How to Weatherize Your Home for Winter
Time Required: 2-4 hours
A fresh snowfall can make your outdoor view a beautiful one, but feeling a cold draft through that window will quickly take all the fun out of it for most homeowners. This guide will walk you through a few necessary chores that can get your home in tip-top shape before the howling winds of winter arrive.
Tools & Materials
- Heavy snow and ice can accumulate on tree limbs and power lines, leading to power outages. To ensure you have heat when the power is out, make sure you have a non-electrical heating source in your home.
- There are a variety of heaters that use natural gas, kerosene, propane, wood and wood pellets to generate heat. Generators can also be used to run electrical heat sources during power outages.
- If you have a supply of firewood on hand, be sure to keep it at least 30 feet from your home and off the ground. A log rack will help keep wood dry and protect it from insects and other critters.
- Check your roof to ensure your shingles are intact. Also, make sure your gutters and downspouts are free and clear of leaves and branches.
- Check any exterior steps and handrails for loose fittings and remove any snow or ice to help keep your family and visitors from slipping on walkways and driveways.
- Inspect your furnace for leaks and test for carbon monoxide.
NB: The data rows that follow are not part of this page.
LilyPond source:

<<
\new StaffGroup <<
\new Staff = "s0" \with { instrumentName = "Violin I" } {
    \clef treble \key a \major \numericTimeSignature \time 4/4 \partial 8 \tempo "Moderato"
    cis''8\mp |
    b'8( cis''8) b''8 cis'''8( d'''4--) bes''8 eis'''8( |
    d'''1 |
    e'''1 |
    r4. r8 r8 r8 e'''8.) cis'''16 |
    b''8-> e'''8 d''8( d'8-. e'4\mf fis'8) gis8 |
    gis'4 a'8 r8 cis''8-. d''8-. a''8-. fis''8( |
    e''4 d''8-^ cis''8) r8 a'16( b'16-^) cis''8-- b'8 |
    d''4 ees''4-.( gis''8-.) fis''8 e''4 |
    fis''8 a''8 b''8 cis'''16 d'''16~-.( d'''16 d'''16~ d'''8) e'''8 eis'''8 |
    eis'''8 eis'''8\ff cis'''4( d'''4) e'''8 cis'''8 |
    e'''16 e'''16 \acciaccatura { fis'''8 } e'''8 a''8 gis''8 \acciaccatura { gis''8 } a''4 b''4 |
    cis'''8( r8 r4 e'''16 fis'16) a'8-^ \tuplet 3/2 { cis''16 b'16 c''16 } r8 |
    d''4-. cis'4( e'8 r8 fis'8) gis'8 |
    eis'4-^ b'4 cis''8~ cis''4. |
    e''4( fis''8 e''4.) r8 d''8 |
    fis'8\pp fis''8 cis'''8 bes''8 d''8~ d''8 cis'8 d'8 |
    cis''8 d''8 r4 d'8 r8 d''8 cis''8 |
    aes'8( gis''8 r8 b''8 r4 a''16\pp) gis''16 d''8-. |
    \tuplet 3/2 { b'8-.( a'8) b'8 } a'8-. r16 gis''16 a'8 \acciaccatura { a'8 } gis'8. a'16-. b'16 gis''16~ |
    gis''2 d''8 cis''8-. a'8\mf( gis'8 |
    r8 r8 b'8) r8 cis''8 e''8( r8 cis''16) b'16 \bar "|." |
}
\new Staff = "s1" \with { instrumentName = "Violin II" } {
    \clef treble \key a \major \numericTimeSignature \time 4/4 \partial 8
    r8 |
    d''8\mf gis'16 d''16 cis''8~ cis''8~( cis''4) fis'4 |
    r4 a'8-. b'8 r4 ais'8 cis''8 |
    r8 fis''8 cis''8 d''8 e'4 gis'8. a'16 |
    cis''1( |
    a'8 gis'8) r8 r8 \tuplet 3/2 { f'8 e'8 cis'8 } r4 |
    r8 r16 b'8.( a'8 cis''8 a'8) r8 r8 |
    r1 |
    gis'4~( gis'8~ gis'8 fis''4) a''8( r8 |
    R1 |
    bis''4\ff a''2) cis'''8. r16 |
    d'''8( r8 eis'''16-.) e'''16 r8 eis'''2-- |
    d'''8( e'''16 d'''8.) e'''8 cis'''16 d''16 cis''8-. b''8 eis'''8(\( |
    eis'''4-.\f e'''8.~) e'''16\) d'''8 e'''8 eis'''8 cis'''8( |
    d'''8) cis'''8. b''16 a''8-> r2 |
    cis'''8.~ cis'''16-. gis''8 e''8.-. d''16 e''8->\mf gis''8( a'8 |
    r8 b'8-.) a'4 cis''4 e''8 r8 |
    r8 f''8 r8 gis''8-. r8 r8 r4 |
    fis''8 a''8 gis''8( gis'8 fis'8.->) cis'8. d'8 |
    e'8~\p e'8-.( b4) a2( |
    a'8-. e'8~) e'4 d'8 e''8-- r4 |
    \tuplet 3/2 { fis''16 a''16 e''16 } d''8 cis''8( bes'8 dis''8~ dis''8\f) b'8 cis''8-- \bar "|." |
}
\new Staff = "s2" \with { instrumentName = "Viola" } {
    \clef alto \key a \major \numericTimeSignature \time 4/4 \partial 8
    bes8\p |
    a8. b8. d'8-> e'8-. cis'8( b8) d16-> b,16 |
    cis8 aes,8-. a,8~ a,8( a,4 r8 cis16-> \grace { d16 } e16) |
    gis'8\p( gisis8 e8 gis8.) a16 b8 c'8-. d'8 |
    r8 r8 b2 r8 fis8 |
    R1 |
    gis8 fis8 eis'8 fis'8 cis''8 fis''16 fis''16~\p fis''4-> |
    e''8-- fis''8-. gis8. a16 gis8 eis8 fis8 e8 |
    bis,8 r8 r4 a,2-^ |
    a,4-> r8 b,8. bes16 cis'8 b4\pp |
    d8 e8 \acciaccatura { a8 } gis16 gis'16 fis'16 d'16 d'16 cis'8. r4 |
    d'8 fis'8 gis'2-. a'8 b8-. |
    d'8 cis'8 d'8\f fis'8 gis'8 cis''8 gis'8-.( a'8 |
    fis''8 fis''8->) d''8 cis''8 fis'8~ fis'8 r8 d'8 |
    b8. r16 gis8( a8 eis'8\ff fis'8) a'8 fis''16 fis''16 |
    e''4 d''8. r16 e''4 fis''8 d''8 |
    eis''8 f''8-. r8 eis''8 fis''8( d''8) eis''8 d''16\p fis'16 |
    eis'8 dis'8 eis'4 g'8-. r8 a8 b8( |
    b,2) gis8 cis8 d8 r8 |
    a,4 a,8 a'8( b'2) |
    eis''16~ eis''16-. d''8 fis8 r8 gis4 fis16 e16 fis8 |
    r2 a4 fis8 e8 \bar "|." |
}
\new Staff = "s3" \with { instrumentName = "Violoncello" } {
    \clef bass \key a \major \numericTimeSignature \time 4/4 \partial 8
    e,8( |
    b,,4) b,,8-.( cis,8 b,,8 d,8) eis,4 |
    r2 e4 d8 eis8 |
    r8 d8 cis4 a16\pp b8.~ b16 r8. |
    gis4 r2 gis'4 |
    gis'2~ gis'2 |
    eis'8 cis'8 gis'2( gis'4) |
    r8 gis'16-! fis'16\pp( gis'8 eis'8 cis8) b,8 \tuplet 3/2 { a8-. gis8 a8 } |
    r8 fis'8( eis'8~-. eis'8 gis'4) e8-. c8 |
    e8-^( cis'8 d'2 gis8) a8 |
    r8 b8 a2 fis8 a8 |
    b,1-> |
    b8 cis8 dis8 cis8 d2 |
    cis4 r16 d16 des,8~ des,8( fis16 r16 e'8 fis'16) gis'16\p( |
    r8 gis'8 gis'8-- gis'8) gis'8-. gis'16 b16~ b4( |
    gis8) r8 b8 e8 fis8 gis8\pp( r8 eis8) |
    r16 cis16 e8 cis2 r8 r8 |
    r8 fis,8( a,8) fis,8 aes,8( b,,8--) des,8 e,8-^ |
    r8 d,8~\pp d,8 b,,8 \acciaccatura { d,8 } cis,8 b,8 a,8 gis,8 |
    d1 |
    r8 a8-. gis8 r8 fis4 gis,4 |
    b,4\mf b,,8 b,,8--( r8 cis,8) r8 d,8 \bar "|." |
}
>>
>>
If your furnace is older, cracks can form and this deadly, poisonous gas may escape into your home.
- Replace the furnace filter to ensure efficiency and keep dust particles from penetrating the clean, heated air.
- To keep your home nice and toasty and to help curb high electric bills, install a programmable thermostat. Keep your heat settings lower while you are asleep and raise them just before you awake.
- Use weatherstripping around doors and windows to plug drafts. Replace your door seals, door sweeps or thresholds to keep cold outside air from seeping in to your home.
- For single-pane windows, a window insulation kit will increase window efficiency by up to 90 percent.
- Caulk around baseboards and crown moulding if any drafts are detected.
- Set your ceiling fans on the clockwise-directional setting as that direction forces warm air that gathers near the ceiling down into living spaces. Select the slowest speed -- a higher one will create a cool-breeze feeling on your skin.
- Make sure your attic and basements have enough insulation to help counteract heat loss. Consult the R-value chart to determine the appropriate amount for your region.
- Lastly, make sure your pipes are protected against freezing by adding pipe insulation covers.
- Make sure you have a home emergency kit on hand as well as enough supplies to last for three days for each member of your household. Your emergency kit should include water in bottles or jugs, non-perishable food, flashlights, candles, batteries, matches, a battery-operated radio, blankets, prescriptions and over-the-counter medications.
- Don’t forget about the needs of your pets during this time, too. Make sure they have adequate shelter, preferably indoors, away from the wintry elements. Stock enough food and water to get them through the same amount of time you and your family will be required to endure.
- Should weather conditions keep you inside, a few fun activities will keep you from going stir-crazy. Playing cards, board games, arts and crafts, and musical instruments can help pass the time.
- Once the bad weather has passed and it is safe to leave your home, make sure you have supplies and tools on hand to make digging out easier. Store some extra ice melt or rock salt in your garage or storage shed during the winter. Also, make keep some extra gasoline on hand for your snow blower, and keep a few snow shovels handy just in case you need them.
- Also, stock your vehicles are with auto emergency kits. They should include jumper cables, safety vests, fire extinguishers, flashlights, flares, lightsticks, and a first-aid kit. It’s always smart to keep an extra blanket, clothes, water and non-perishable food in your car, too, just in case you are stranded.
- Lastly, keep a tub of kitty litter in your vehicle in the winter to help gain tire traction, should you get stuck in the snow.